Diary Of A Citizen Scientist: Chasing Tiger Beetles and Other New Ways of Engaging the World was released in 2014. It is a 224-page journey by Russell describing her exploration in a yearlong study of a little-known species, the Western red-bellied tiger beetle.

Russell has taught in the Humanities Department at Western New Mexico University since 1981, teaching developmental writing and graduate courses in Nature Writing, Writing for Magazines, and Writing for Social Changes. Diary of a Citizen Scientist is her twelfth published book.

“I have long been interested in citizen science,” explains Russell about the term referring to non-professionals who become acknowledged experts in a science field or study. “Citizen science represents real revolution and renaissance on how we do science, in how scientists work with non-scientists and in how science can enter our everyday lives.”

Russell’s previous book Standing in the Light: My Life as a Pantheist described a year of bird-banding, monitoring avian populations. In the book world, Russell is considered a nature and science writer, writing on topics such as butterflies and pollinating ecology and archaeology.

“I am a true fan of citizen science, a true believer that it can transform research and that it offers individuals a chance to transform themselves to do something entirely new and challenging,” said Russell.

In her latest book, Russell follows the tiny beetles throughout Southwestern New Mexico, often following the Gila River where the beetles can be found. Russell describes the beetles as “charismatic,” “elegant,” and “fierce.”

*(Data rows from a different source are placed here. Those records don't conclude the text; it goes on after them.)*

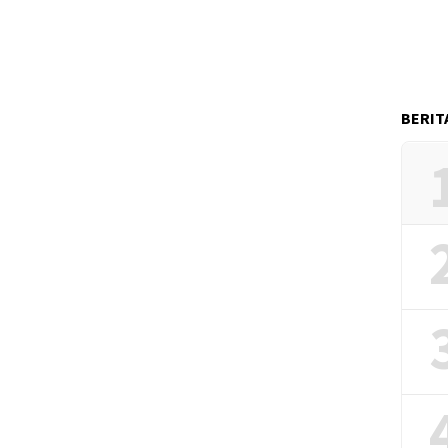
BERIT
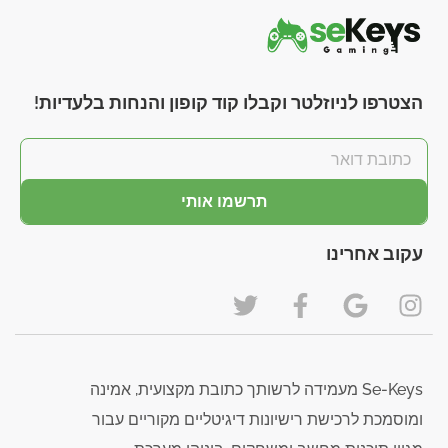
הצטרפו לניוזלטר וקבלו קוד קופון והנחות בלעדיות!
תרשמו אותי
עקוב אחרינו
Se-Keys מעמידה לרשותך כתובת מקצועית, אמינה
ומוסמכת לרכישת רישיונות דיגיטליים מקוריים עבור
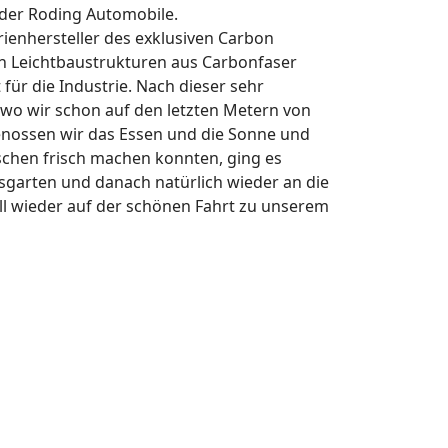
 der Roding Automobile.
ienhersteller des exklusiven Carbon
on Leichtbaustrukturen aus Carbonfaser
ür die Industrie. Nach dieser sehr
 wo wir schon auf den letzten Metern von
enossen wir das Essen und die Sonne und
schen frisch machen konnten, ging es
garten und danach natürlich wieder an die
ll wieder auf der schönen Fahrt zu unserem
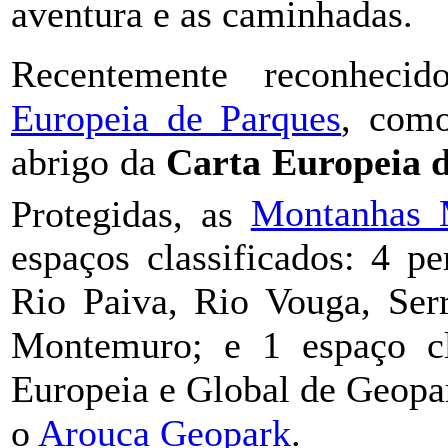
aventura e as caminhadas.
Recentemente reconheci
Europeia de Parques
, como
abrigo da
Carta Europeia 
Protegidas, as
Montanhas 
espaços classificados: 4 p
Rio Paiva, Rio Vouga, Serr
Montemuro; e 1 espaço cl
Europeia e Global de Geopa
o
Arouca Geopark
.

“In my own life, I explored the romance of being a field biologist,” explains Russell. “It got me out walking by the river and in the forest, and gave me plenty of opportunity for philosophical reflection.”

Yet, the tediousness and often discomfort of a field biologist helped Russell stick to her day job as a professor and writer.

“Science is about a lot of detail work and rigorous note-taking and chart-making. I’m just as glad to be a part-time scientist.”

Diary of a Citizen Scientist is available to purchase online and in bookstores. The Guardian newspaper selected it as a top Nature Book of 2014.